Select every line of the items that contains the string "dist", and copy each such line in full.

Stored items:
____

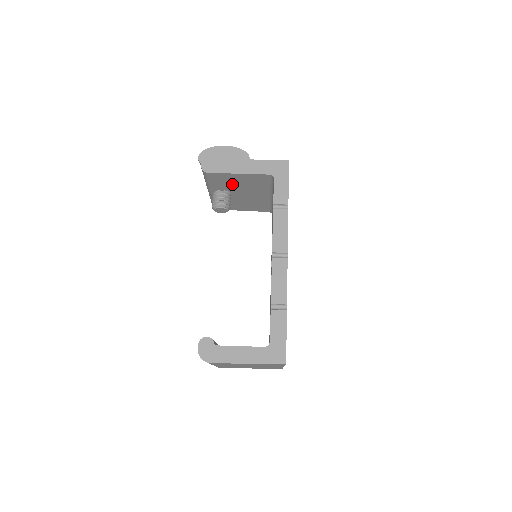
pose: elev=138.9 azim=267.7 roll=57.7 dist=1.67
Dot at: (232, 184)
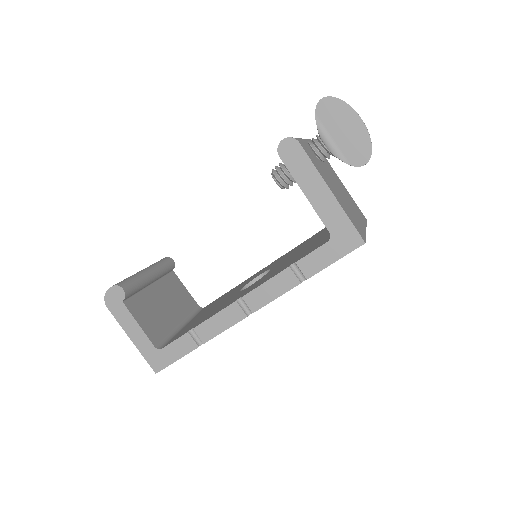
Dot at: occluded
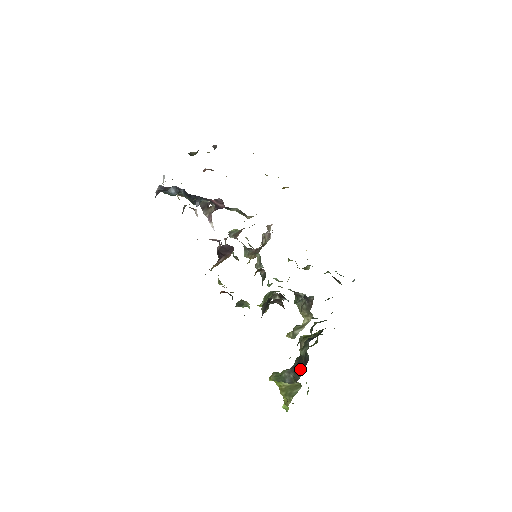
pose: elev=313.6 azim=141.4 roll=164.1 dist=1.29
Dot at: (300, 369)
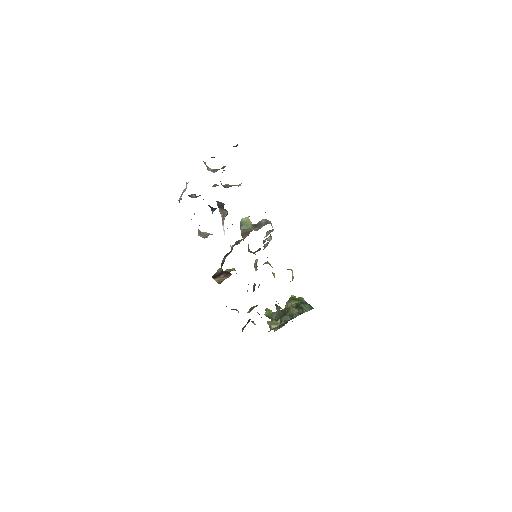
Dot at: occluded
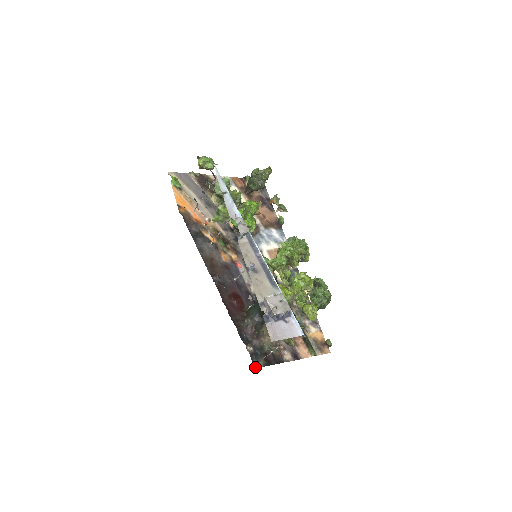
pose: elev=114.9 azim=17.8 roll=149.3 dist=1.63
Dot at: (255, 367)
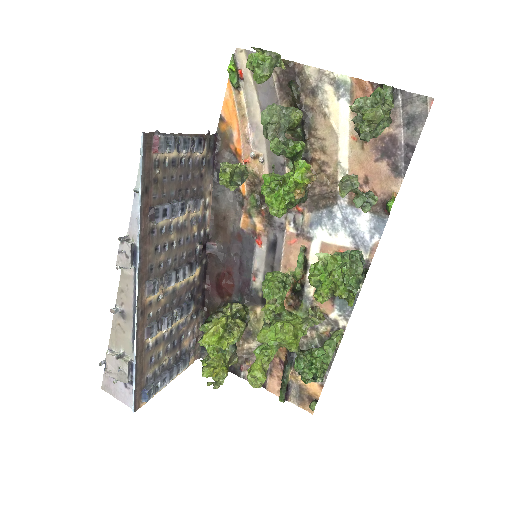
Dot at: (202, 357)
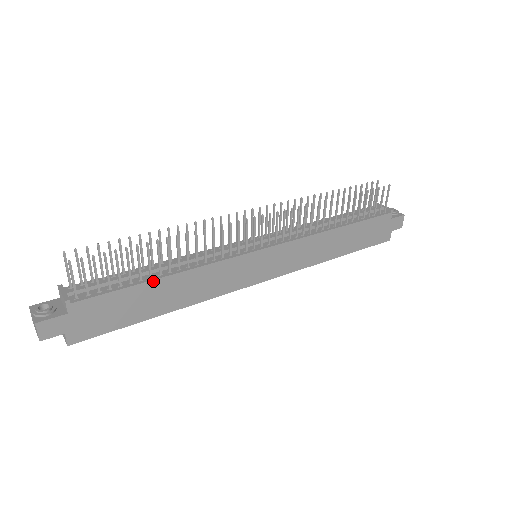
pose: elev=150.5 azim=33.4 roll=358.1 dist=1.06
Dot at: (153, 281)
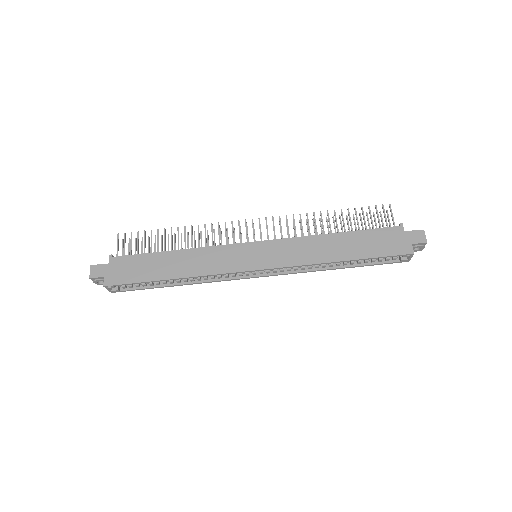
Dot at: (164, 252)
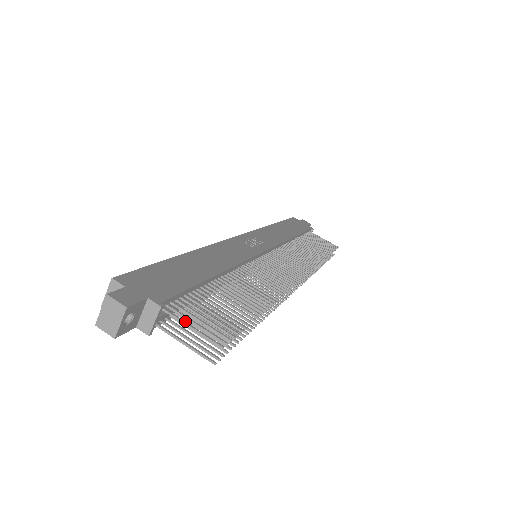
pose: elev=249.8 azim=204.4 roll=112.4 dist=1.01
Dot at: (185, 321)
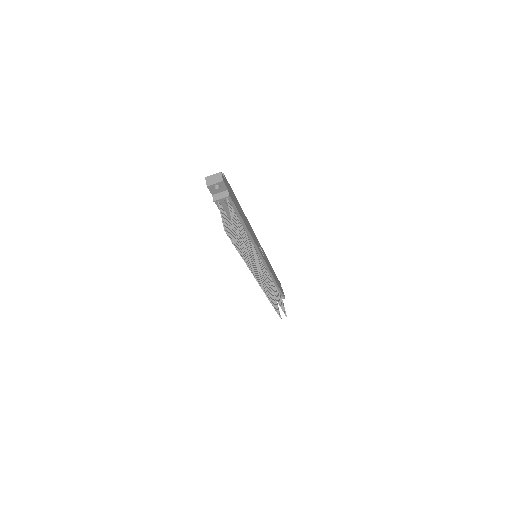
Dot at: (230, 209)
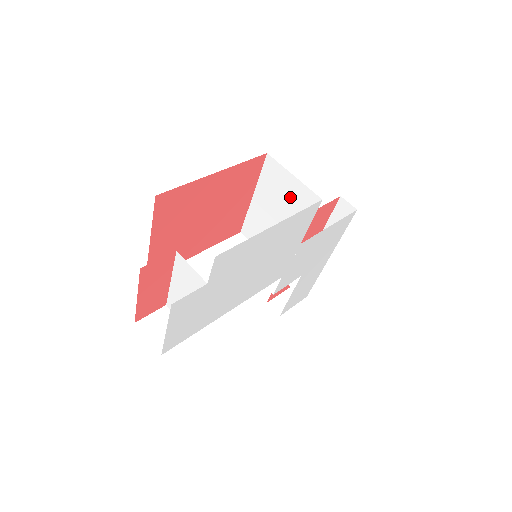
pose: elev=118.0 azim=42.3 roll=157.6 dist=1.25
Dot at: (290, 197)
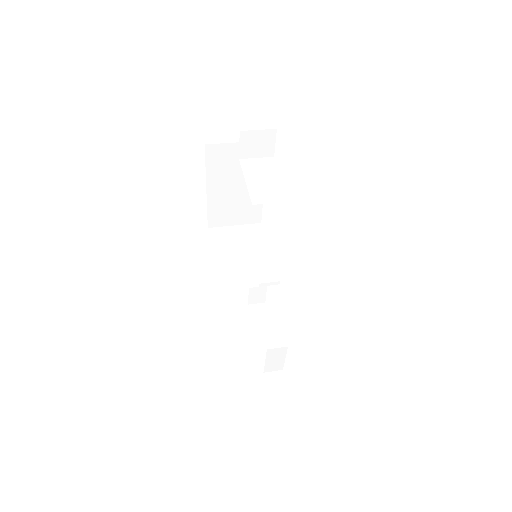
Dot at: (241, 237)
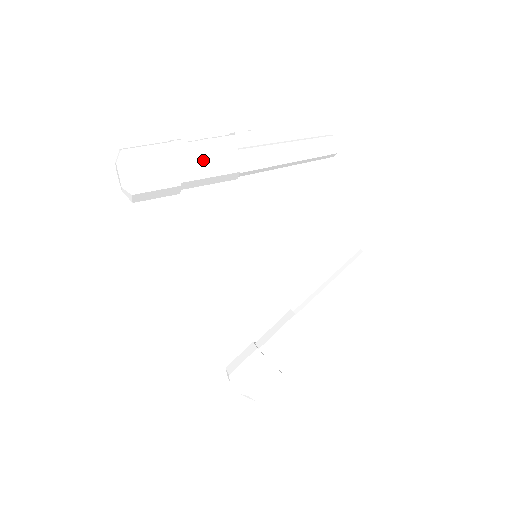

____

> _Full response_:
pose: elev=138.9 azim=267.7 roll=57.7 dist=1.67
pose: elev=313.6 azim=141.4 roll=164.1 dist=1.29
pose: elev=114.9 azim=17.8 roll=149.3 dist=1.63
pose: elev=150.5 azim=33.4 roll=358.1 dist=1.06
pose: elev=249.8 azim=204.4 roll=112.4 dist=1.01
pose: elev=118.0 azim=42.3 roll=157.6 dist=1.25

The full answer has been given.